"Чтение в темноте" - читать интересную книгу автора (Дин Шеймас)
Чтение в темноте Октябрь 1948 г
Первый роман, который я прочитал, был в зеленом картонном переплете и длиной в сто шестнадцать страниц. На титульном листе мама написала свою девичью фамилию. Я долго ее разглядывал. Чернила выцвели, хоть остались очень четкими буквы. Но были они чужие и говорили о ком-то, кем она была, пока не стала еще той мамой, которую я знал, о ком-то другом, кто просто не мог вести расходы, сидеть каждую неделю над счетами, выкатывая глаза и приговаривая одними губами то, что я принимал за молитвы. Под фамилией она вывела: «Евхаристический конгресс, Дублин, 1932 год». Что такое Евхаристический конгресс, я не знал, а когда спрашивал, мне отвечали туманно. Все там вертелось, кажется, в основном, вокруг Святого Патрика и графа Джона Маккормера[1], который пел гимн «Panis Angelicus»[2], насколько я понимал, чуть не весь 1932 год напролет.
Назывался роман «Шан ван вохт» — фонетическая транскрипция ирландского «Бедная старуха», традиционного названья Ирландии. Был он про великое восстание 1798 года, породившее чуть не половину тех песен, которые мы распевали вокруг августовского костра в праздник Успения. На первых страницах люди шепотом разговаривали о ждущих их опасностях, сидя у очага жуткой зимней ночью с дождем и градом. Я читал и перечитывал эти страницы. Снаружи была непогода; в доме — огонь, затаившаяся опасность, любовь. Меня зачаровывала эта тонкая смесь, когда я читал, лежа в постели, и братья ворочались под лампой, которая им давила на веки и путала сны. Героиню звали Анна, героя — Роберт. Он ее не стоил. Когда они шептались, все интересное говорила она. Он только талдычил, что вот умрет и будет всегда ее помнить, хотя она была тут как тут, перед ним, со своими темными волосами, карими, глубокими и сияющими глазами, смуглой, нежной кожей.

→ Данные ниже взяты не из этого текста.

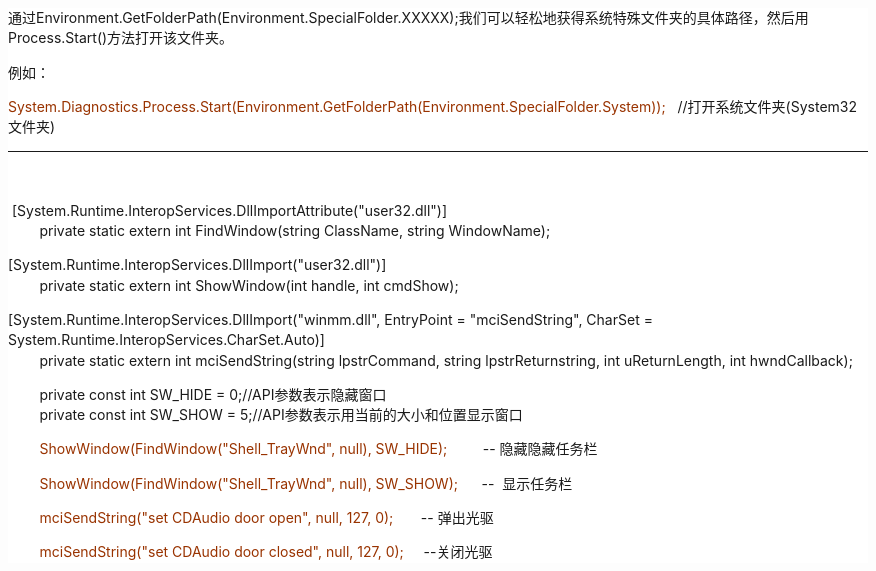 
</tbody>


</table>
<p>通过Environment.GetFolderPath(Environment.SpecialFolder.XXXXX);我们可以轻松地获得系统特殊文件夹的具体路径，然后用Process.Start()方法打开该文件夹。</p>
<p>例如：<br>
</p>
<p><span style="color: #993300;">System.Diagnostics.Process.Start(Environment.GetFolderPath(Environment.SpecialFolder.System));&nbsp;&nbsp;</span> //打开系统文件夹(System32文件夹)<br>
</p>
<hr>
<p>&nbsp;</p>
<p>&nbsp;[System.Runtime.InteropServices.DllImportAttribute("user32.dll")]<br>
&nbsp;&nbsp;&nbsp;&nbsp;&nbsp;&nbsp;&nbsp; private static extern int FindWindow(string ClassName, string WindowName);</p>
<p>[System.Runtime.InteropServices.DllImport("user32.dll")]<br>
&nbsp;&nbsp;&nbsp;&nbsp;&nbsp;&nbsp;&nbsp; private static extern int ShowWindow(int handle, int cmdShow);</p>
<p>[System.Runtime.InteropServices.DllImport("winmm.dll", EntryPoint = 
"mciSendString", CharSet = System.Runtime.InteropServices.CharSet.Auto)]<br>
&nbsp;&nbsp;&nbsp;&nbsp;&nbsp;&nbsp;&nbsp; private static extern int mciSendString(string lpstrCommand, 
string lpstrReturnstring, int uReturnLength, int hwndCallback);<br>
</p>
<p>&nbsp;&nbsp;&nbsp;&nbsp;&nbsp;&nbsp;&nbsp; private const int SW_HIDE = 0;//API参数表示隐藏窗口<br>
&nbsp;&nbsp;&nbsp;&nbsp;&nbsp;&nbsp;&nbsp; private const int SW_SHOW = 5;//API参数表示用当前的大小和位置显示窗口</p>
<p>&nbsp;&nbsp;&nbsp;&nbsp;&nbsp;&nbsp;&nbsp;<span style="color: #993300;"> ShowWindow(FindWindow("Shell_TrayWnd", null), SW_HIDE);&nbsp;&nbsp;</span>&nbsp;&nbsp;&nbsp;&nbsp;&nbsp;&nbsp; -- 隐藏隐藏任务栏</p>
<p>&nbsp;&nbsp;&nbsp;&nbsp;&nbsp;&nbsp;&nbsp; <span style="color: #993300;">ShowWindow(FindWindow("Shell_TrayWnd", null), SW_SHOW);&nbsp;</span>&nbsp;&nbsp;&nbsp;&nbsp; --&nbsp; 显示任务栏<br>
</p>
<p>&nbsp;&nbsp;&nbsp;&nbsp;&nbsp;&nbsp;&nbsp; <span style="color: #993300;">mciSendString("set CDAudio door open", null, 127, 0); &nbsp;</span> &nbsp;&nbsp;&nbsp; -- 弹出光驱</p>
<p>

&nbsp;&nbsp;&nbsp;&nbsp;&nbsp;&nbsp;&nbsp; <span style="color: #993300;">mciSendString("set CDAudio door closed", null, 127, 0);&nbsp;</span> &nbsp;&nbsp; --关闭光驱</p></div><div id="MySignature"></div>
<div class="clear"></div>

</div>
<div class="clear"></div>

</div>
</div>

И я поэтому сам разговаривал с ней, говорил ей, как она хороша, и как я совсем не хочу восставать, а хочу сидеть с нею рядом и шептать ей на ушко, что теперь-то и есть навсегда, а не когда-то там, когда утихнут стрельба и рубка, и тем, кто выживет, останется слушать, как воет ночной ветер, перекатываясь по кладбищам и опустелым холмам.
— Да выключи ты, ради Христа! Сам даже не читает, дурак набитый!
И Лайем переворачивался на другой бок, вонзая коленки в мой зад и сквозь зубы ругаясь. Я выключал свет, шлепал обратно в постель и лежал, лежал с открытой книгой, перебирал прочитанное, гадал, как бы мог развернуться сюжет, и роман разбегался бесконечными тропками в темноту.
Учитель литературы нам прочитал образцовое сочинение, написанное, к нашему удивлению, деревенским мальчиком. Рассказывалось про то, как мать собирает ужин, а потом они вместе ждут, когда отец вернется с полей. Она поставила на стол сине-белую кринку, полную молока, и прикрытую миску картошек в мундире, масло в масленке с красной каймой, а на крышке был выгнувший шею лебедь. Это их ужин. Все было совсем просто, особенно, как они ждут. Она сидит, сложив на коленях руки, и говорит ему про соседа, которому пришло самолетом письмо из Америки. Говорит, что отец, наверно, устал, но, какой ни усталый, он, конечно, улыбнется им, прежде чем пойти умываться, и не позволит себе, конечно, настолько забыться, чтоб, не сказав молитву, усесться за стол, и пусть он, мальчик, обратит внимание, как отец улыбнется, когда он разложит учебники для уроков, потому что ученье для него диво-дивное, особенно латынь. И потом разговор умолкнет, только часы будут тикать, урчать чайник, и, как всегда, на камине будут смотреть друг на друга фарфоровые собаки.
— Вот так, — сказал учитель. — Вот что значит писать. Надо только рассказывать правду.
Тут я несколько дрогнул, потому что собственное мое сочинение пестрело длинными, странными словами, почерпнутыми мной в словаре: «лазоревые», «иллюзорные», «фантасмагорические» — и все это относилось к небесам и морям, которые я видел исключительно вместе с Анной из романа. А про такую ерунду разве стоило писать? Самая обыкновенная жизнь — ни тебе мятежей, ни любви, ни ночной бесшабашной скачки по горам и долам. Но потом мне все вспоминались мать и сын, ждущие в голландском интерьере этого сочинения с кринкой молока и маслом на столе, и то сквозили за ними, то на них наплывали из подернутых дымкой далей герои восстания и шептались над широким огнем под надрывные вопли ветра.